GIVEN TEXT:
For example, if the above reaction is at equilibrium, and more A is added to the reaction, then the concentration of C and D will increase and the concentration of A and/or B will decrease. Le Chatelier's principle is so powerful, that it can be used for any kind of equilibrium reaction. Thus, it can be used to anything from acid-base equilibriums to gas equilibriums. Moreover, in the above example, A, B, C, and D do not necessarily have to be reactants. They can be anything from heat to pressure, For acid-base problems, the concept of equilibrium can only be applied to weak bases or weak acids as their strong counterparts dissociate completely and exhibit little to no equilibrium-like character. For gases, an extra complication arises, one must account for the partial pressures of the gases, not their molarity, and the total volume of the system. For the following reaction:

 

2SO_2(g) + O_2(g) ⇋ 2SO_3(g)

There are three moles of gases on the left hand side of the reaction and two moles of gas on the right. If we assume ideal gas behavior, then moles of gas is directly proportional volume and pressure. If we think of pressure as a reactant, then we can add pressure to the left side of the above reaction, as if it were a reactant, since that side of the reaction produces more pressure.

 

Pressure + 2SO_2(g) + O_2(g) ⇋ 2SO_3(g)

 

Thus, if we increase the volume of the system, then the pressure of the system will decrease. Since this perturbs the equilibrium by lowering pressure, the reaction will shift towards the side of the reaction with the greatest moles of gas to increase the pressure of the system so that it reaches equilibrium once again. For example, since we said pressure was a reactant on the left side of the above equation, decreasing pressure will make the equilibrium shift to the left. The same can be said for changing the pressure of the entire system, if pressure is increased (this would also be the case for injecting an inert gas into the system), then the reaction will shift towards the side with less moles of gas. For the above reaction, it would be to the right. Note that if a gas equilibrium reaction had equal amounts of moles of gas on the left and the right side of the equation, changing the volume or pressure of the system will not affect the equilibrium as the partial pressures of the gases involved will be altered equally by the volume/pressure changes.

 

Note that solids and liquids are not considered in equilibrium reactions as their concentrations remain, approximately the same regardless of the alterations subjected to the system. Another way of thinking about this is that the mass per volume ratio of solids and liquids do not appreciably change compared to the change in concentration of dissolved ions or the partial pressures of gases.

 

Applications of Equilibrium Constants: Acid Dissociation Constants

 

Waiting in line is an inevitable part of everyday life—and the capacity to do so varies between different types of people. How can we find a way to measure someone’s ability to wait in line, and what does it have to do with acid base equilibrium? Let’s take a look at an example.

 

There are eight people waiting in line at the bank.

 

Clearly, people are very different and live very different lives. As a consequence, they probably can’t dedicate the same amount of time waiting in line to do their daily banking: some people might be willing to wait all day, while other may not be able to wait at all. Let’s identify a few individuals in a line to make some observations (see below):

 

 

From above, we have four different individuals—all with a different tolerance for standing in line. While on his lunch hour, the businessman has to stop by the bank to deposit a check in his daughter’s saving account she received for her birthday. Also standing in line is the homeless guy from the street corner who is depositing some money into his checking account. Behind him is The Grandmother, who is going to make a withdrawal from her account to enjoy a night at the casino. Lastly, The Stay-at-home mom is waiting in line with her daughter to make their monthly mortgage payment.

INSTRUCTIONS:
[1] Copy the entries word for word, starting at their very beginning and running through the line that contains "very poor white and not worth notice, and", with both ends included. Leave the pictures out of your copy.
[2] Pick up the text on chemical equilibrium where it stops, and keep writing it.

STORED DATA:
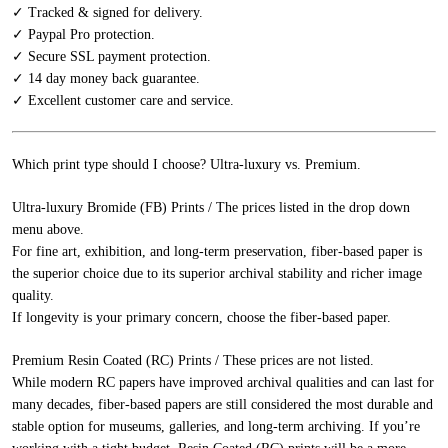
✓ Tracked & signed for delivery.
✓ Paypal Pro protection.
✓ Secure SSL payment protection.
✓ 14 day money back guarantee.
✓ Excellent customer care and service.
Which print type should I choose? Ultra-luxury vs. Premium.
Ultra-luxury Bromide (FB) Prints / The prices listed in the drop down
menu above.
For fine art, exhibition, and long-term preservation, fiber-based paper is
the superior choice due to its superior archival stability and richer image
quality.
If longevity is your primary concern, choose the fiber-based paper.
Premium Resin Coated (RC) Prints / These prices are not listed.
While modern RC papers have improved archival qualities and can last for
many decades, fiber-based papers are still considered the most durable and
stable option for museums, galleries, and long-term archiving. If you’re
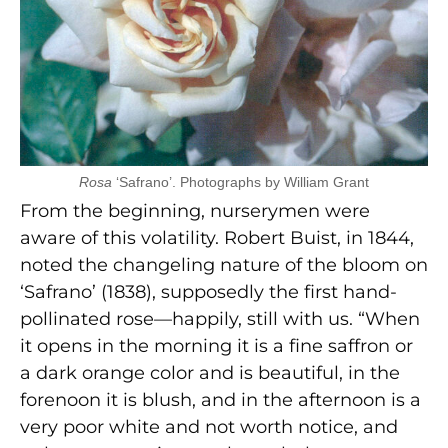
Rosa
‘Safrano’. Photographs by William Grant
From the beginning, nurserymen were
aware of this volatility. Robert Buist, in 1844,
noted the changeling nature of the bloom on
‘Safrano’ (1838), supposedly the first hand-
pollinated rose—happily, still with us. “When
it opens in the morning it is a fine saffron or
a dark orange color and is beautiful, in the
forenoon it is blush, and in the afternoon is a
very poor white and not worth notice, and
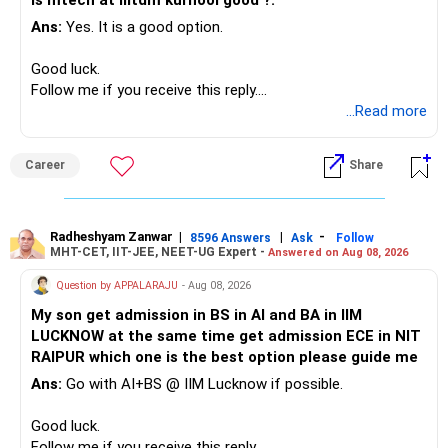
Is mtech at iiitdm kurnool good ?.
Ans:
Yes. It is a good option.
– Safe fixed-income investments for near-term expenses.
Good past performance alone should not decide whether
– High-quality mutual funds for long-term growth.
you retain them.
Good luck.
– Adequate bank liquidity for emergencies.
Follow me if you receive this reply.
– A separate education corpus for your child.
You have multiple sector and thematic exposures here too.
Radheshyam
...Read more
This can give you both stability and growth.
For example, you already have two healthcare-oriented
funds.
Career
Share
» Childs Education
Defence and transportation are also thematic exposures.
Your child is already in 12th grade.
Radheshyam Zanwar
|
|
-
8596 Answers
Ask
Follow
I would reduce the number of such specialised funds.
MHT-CET, IIT-JEE, NEET-UG Expert -
Answered on Aug 08, 2026
Therefore, this is your immediate financial priority.
» A Better Portfolio Structure
Question by APPALARAJU
- Aug 08, 2026
Do not take high equity risk with money needed soon.
My son get admission in BS in AI and BA in IIM
Your portfolio can be simplified into a few clear roles:
LUCKNOW at the same time get admission ECE in NIT
Keep the education requirement separately identified.
RAIPUR which one is the best option please guide me
– Core diversified equity allocation
Ans:
Go with AI+BS @ IIM Lucknow if possible.
If a large amount is required for higher education, plan this
– Limited mid-cap allocation
before investing for long-term growth.
– Limited thematic allocation, if required
Good luck.
– Suitable conservative allocation
Follow me if you receive this reply.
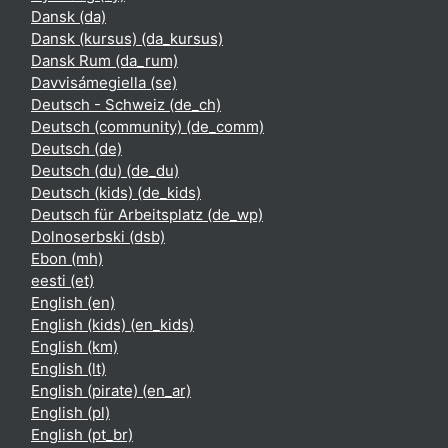
Dansk ‎(da)‎
Dansk (kursus) ‎(da_kursus)‎
Dansk Rum ‎(da_rum)‎
Davvisámegiella ‎(se)‎
Deutsch - Schweiz ‎(de_ch)‎
Deutsch (community) ‎(de_comm)‎
Deutsch ‎(de)‎
Deutsch (du) ‎(de_du)‎
Deutsch (kids) ‎(de_kids)‎
Deutsch für Arbeitsplatz ‎(de_wp)‎
Dolnoserbski ‎(dsb)‎
Ebon ‎(mh)‎
eesti ‎(et)‎
English ‎(en)‎
English (kids) ‎(en_kids)‎
English ‎(km)‎
English ‎(lt)‎
English (pirate) ‎(en_ar)‎
English ‎(pl)‎
English ‎(pt_br)‎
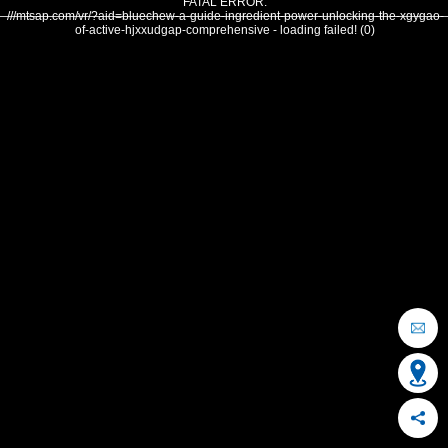
FATAL ERROR:
///mtsap.com/vr/?aid=bluechew-a-guide-ingredient-power-unlocking-the-xgygao-
of-active-hjxxudgap-comprehensive - loading failed! (0)
OCEAN CITY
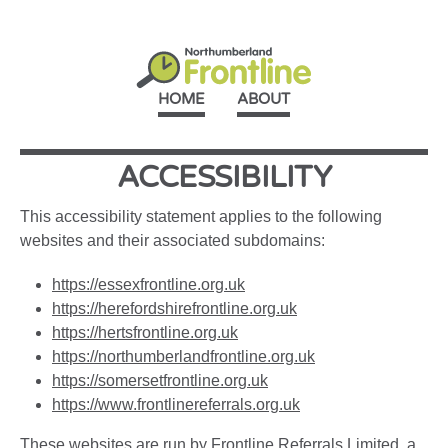
HOME
ABOUT
ACCESSIBILITY
This accessibility statement applies to the following
websites and their associated subdomains:
https://essexfrontline.org.uk
https://herefordshirefrontline.org.uk
https://hertsfrontline.org.uk
https://northumberlandfrontline.org.uk
https://somersetfrontline.org.uk
https://www.frontlinereferrals.org.uk
These websites are run by
Frontline Referrals Limited
, a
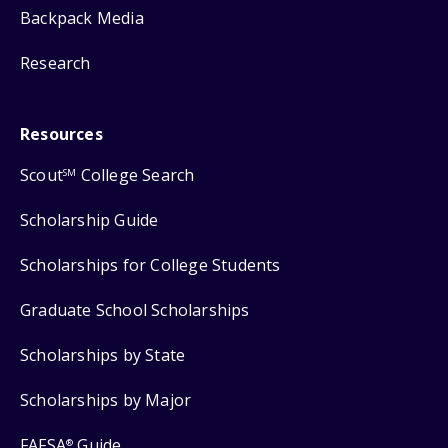
Backpack Media
Research
Resources
Scout
College Search
SM
Scholarship Guide
Scholarships for College Students
Graduate School Scholarships
Scholarships by State
Scholarships by Major
FAFSA
Guide
®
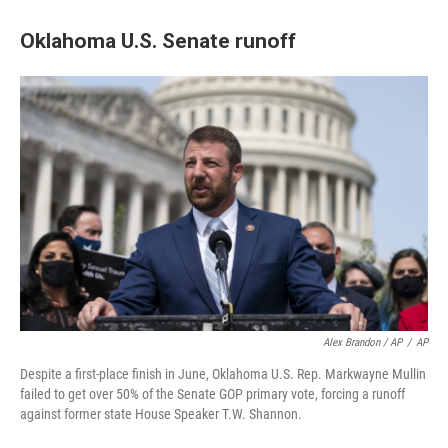
Oklahoma U.S. Senate runoff
Alex Brandon / AP
/
AP
Despite a first-place finish in June, Oklahoma U.S. Rep. Markwayne Mullin
failed to get over 50% of the Senate GOP primary vote, forcing a runoff
against former state House Speaker T.W. Shannon.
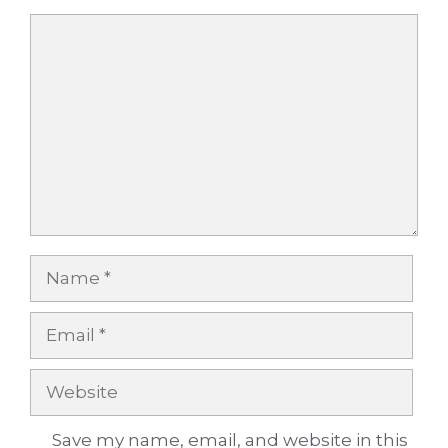
Comment
Name
Email
Website
Save my name, email, and website in this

ANSWERS TO THE EXERCISES:
[1]
✓ Tracked & signed for delivery.
✓ Paypal Pro protection.
✓ Secure SSL payment protection.
✓ 14 day money back guarantee.
✓ Excellent customer care and service.
Which print type should I choose? Ultra-luxury vs. Premium.
Ultra-luxury Bromide (FB) Prints / The prices listed in the drop down
menu above.
For fine art, exhibition, and long-term preservation, fiber-based paper is
the superior choice due to its superior archival stability and richer image
quality.
If longevity is your primary concern, choose the fiber-based paper.
Premium Resin Coated (RC) Prints / These prices are not listed.
While modern RC papers have improved archival qualities and can last for
many decades, fiber-based papers are still considered the most durable and
stable option for museums, galleries, and long-term archiving. If you’re
Rosa
‘Safrano’. Photographs by William Grant
From the beginning, nurserymen were
aware of this volatility. Robert Buist, in 1844,
noted the changeling nature of the bloom on
‘Safrano’ (1838), supposedly the first hand-
pollinated rose—happily, still with us. “When
it opens in the morning it is a fine saffron or
a dark orange color and is beautiful, in the
forenoon it is blush, and in the afternoon is a
very poor white and not worth notice, and

[2]
 

Now that we know a little more about our crowd, let’s see how well they do in line. As previously mentioned, the business man is at the bank on his lunch hour, and will still need time to eat before he gets back to the office. He will only stand in line about 10 minutes before he’ll have to leave the bank without depositing his daughter’s check. Because it is lunch hour, The Homeless Guy realizes that he is missing a lot of pan-handling opportunity because the city streets are busier as people go out to eat. He’ll waste only about 18 minutes in line before he returns to the street. The Grandmother knows she will have to wait in line no matter what (the casino is open until 2:00 a.m. anyway)—she’ll wait in line for an hour before she goes off to find another bank. With no job and plenty of snacks for her daughter, The Stay-at-home mom is willing to stake out for quite some time. She will last about 40 minutes before her daughter starts crying—prompting her to leave for the day. We can sum up these observations as follows:

 

The Businessman	10 minutes
The "Dispossessed" Man	18 minutes
The Grandmother	60 minutes
The Stay-at-home mom	40 minutes

 

So let’s say the average wait time at the bank is 20 minutes. Who gets to do their banking? We can see that The Businessman and The Homeless Guy will only last 10 and 18 minutes respectively—so they’ll will be gone before the can be helped. The Grandmother and The Stay-at-home mom will have lasted, and have the chance to take care of their banking.

 

Now let’s say we take our four people and transplant them at the nearest McDonalds, where the average wait time is about 5 minutes. Looking at the table above, we can see that everyone will be helped at McDonalds.

 

If we move everyone to the Social Security office, where the average wait time is 50 minutes (on a good day), we can see that only the Grandmother will be satisfied—all others will have left while waiting in line. I think we can all agree that no one will be helped at the DMC.

 

We can make some general observations from these different scenarios. Whether or not our friends are helped depends entirely on what environment they are in. Their internal ‘wait time’ is set and does not change based on where they are.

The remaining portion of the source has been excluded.